Hazine avcısı Ben Gates (Nicolas Cage) için tarih, sadece uzak geçmişin notlarını tutan kuru ve yavan kayıtlardan ibaret değildir. Tarih capcanlı, hayat dolu bir bilim dalıdır ve olağanüstü hazineler bulma olasılıklarını sunar. Tapınak Şovalyeleri’nin görkemli hazinelerini keşfettikten sonra Ben Gates artık dünyanın en ünlü hazine avcısıdır ama o kendisini “hazine avcısı” değil, “hazine koruyucusu” olarak tanımlamayı tercih eder.

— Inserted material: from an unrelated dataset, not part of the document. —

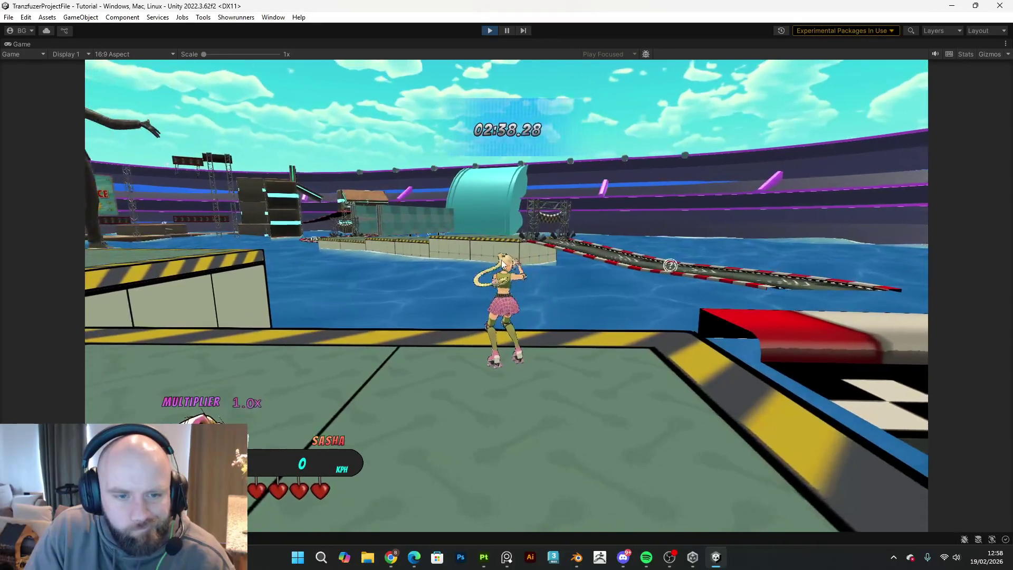
pyautogui.press('a')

“Büyük Hazine: Sırlar Kitabı”nda Ben Gates ve üniversite profesörü babası Patrick Gates’in (Jon Voight), geçmişte ABD Başkanı Lincoln’ü öldüren suikastçı John Wilkes Booth’un günlüğünden kaybolan sayfaları bulmalarından sonra gelişen olaylara tanık olacağız.
Sözkonusu günlük, suikastı yapan Booth öldürüldüğünde üzerinden çıkmıştır. Ancak günlük bulunduğunda birkaç sayfası yırtıktı ve o kayıp sayfalar bugüne kadar bulunamamıştır. Üstelik Ben ile Patrick Gates’in bulduğu eksik sayfalarda Başkan Lincoln’e düzenlenen komploya ikisinin büyükbabası Thomas Gates’in de bir şekilde suç ortaklığı yaptığı iddia edilmektedir.
Ben bu olayın ardındaki gizemi çözmek için Amerikan tarihi arşivcisi olan eski kız arkadaşı Abigail Chase (Diane Kruger) ve teknoloji dahisi ortağı Riley Poole (Justin Bartha) ile beraber çalışır. Çıkacakları bu macera onları Washington kentinin tehlikelerle dolu gizli dehlizlerinden alıp zigzaglar çizdirerek Paris, Londra ve Kuzey Amerika’nın derin bölgelerine kadar götürecektir.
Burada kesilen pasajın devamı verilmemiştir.